On the education front, universities like Georgia Southern are modernizing operations while preserving historic buildings such as the Armstrong Recreation Center. Northern Arizona University is committed to preserving architectural heritage of century-old structures while adopting AI and digital twins. Ron Stalnaker described this approach. “We did not want to rip and replace systems across the campus,” he noted. “We needed a way to get started with the infrastructure we already had.”
Willow modernizes buildings by creating a data-rich digital replica of the physical environment. It integrates with existing HVAC, lighting, water meters, and energy management systems. By connecting to classroom scheduling systems, universities can infer occupancy patterns and generate actionable insights for space use without adding new infrastructure. IoT sensors on lab equipment, such as fume hoods, further enhance visibility. They enable real-time monitoring of usage, safety compliance, and energy efficiency, even in older campus buildings. With these capabilities, facility teams gain real-time visibility, optimize performance, and predict maintenance needs without major structural changes.
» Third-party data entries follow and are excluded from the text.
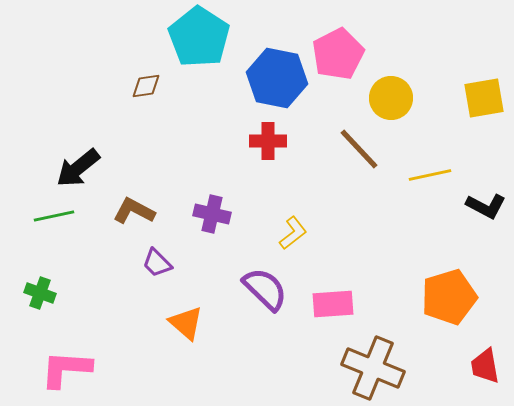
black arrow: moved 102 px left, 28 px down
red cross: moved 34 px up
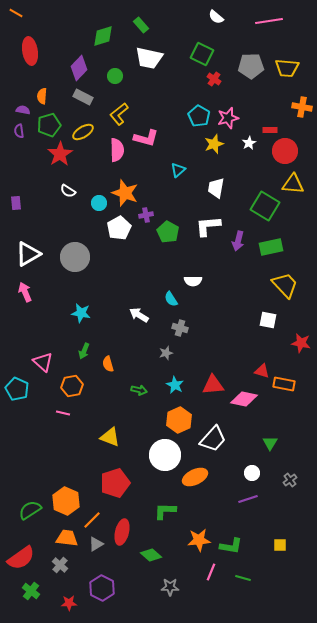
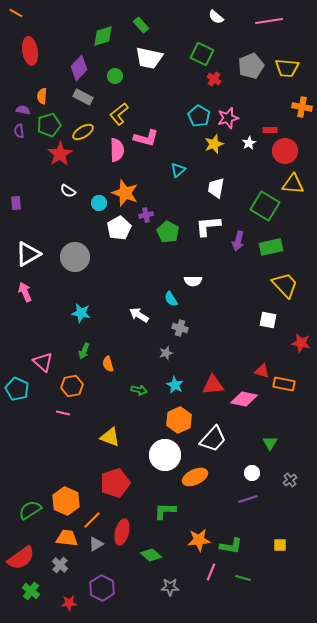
gray pentagon at (251, 66): rotated 20 degrees counterclockwise
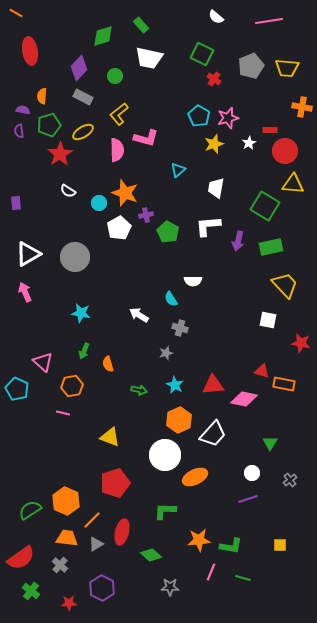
white trapezoid at (213, 439): moved 5 px up
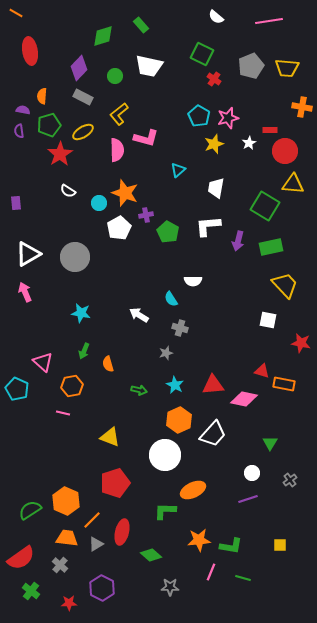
white trapezoid at (149, 58): moved 8 px down
orange ellipse at (195, 477): moved 2 px left, 13 px down
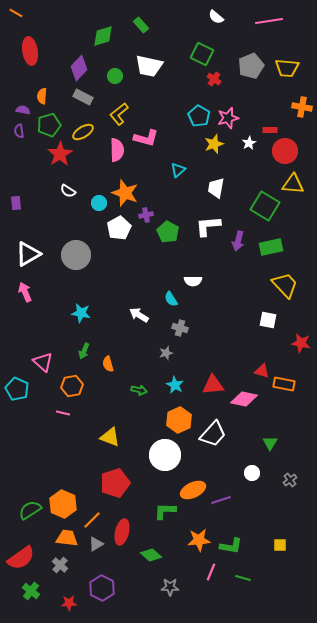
gray circle at (75, 257): moved 1 px right, 2 px up
purple line at (248, 499): moved 27 px left, 1 px down
orange hexagon at (66, 501): moved 3 px left, 3 px down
As organizations bring AI and digital twin technology into their operations, security and reliability remain top priorities. From regulatory compliance to contingency plans, data back up and disaster recovery strategies are essential for operational continuity and minimizing downtime and data loss. Without this trust, enterprise-wide adoption is challenging.
Built on Azure, Willow delivers enterprise-grade security and reliability with a fail-safe and secure infrastructure. Fine-grained Role Based Access Control (RBAC) in Willow empowers Administrators in customer organizations to manage end users. Willow is SOC 2 compliant, meeting industry standards for data security, availability, and privacy. With TX-RAMP certification, Willow meets requirements for cloud security and risk management. These capabilities enable Willow to be a trusted solution for hospitals, universities, and airports.
At DFW, unauthorized access to critical systems is a genuine concern, making strong safeguards a requirement. “We have to comply with all of the information security criteria and IT has to sign off on this,” the team shared. “We would not have been able to move forward with investments in operations had our IT department not supported Willow and digital twin adoption.”
For CIO of NAU Steve Burrell, reliability is just as critical as security. “Our partnership with Willow inspires confidence that the system is going to be secure and dependable every single day,” he said. These qualities give customers the confidence to expand automation while maintaining full control of their operations.
Across industries, leaders are showing that AI and digital twins can deliver measurable results. Many companies are now scaling these technologies across entire portfolios, achieving rapid ROI while innovating for the future. They modernize operations without disruption and protect mission-critical systems as they grow. The benefits are immediate: faster decisions, lower costs, less downtime, and a clear path to predictive operations. For organizations ready to tackle today’s challenges and prepare for tomorrow, the future is already taking shape.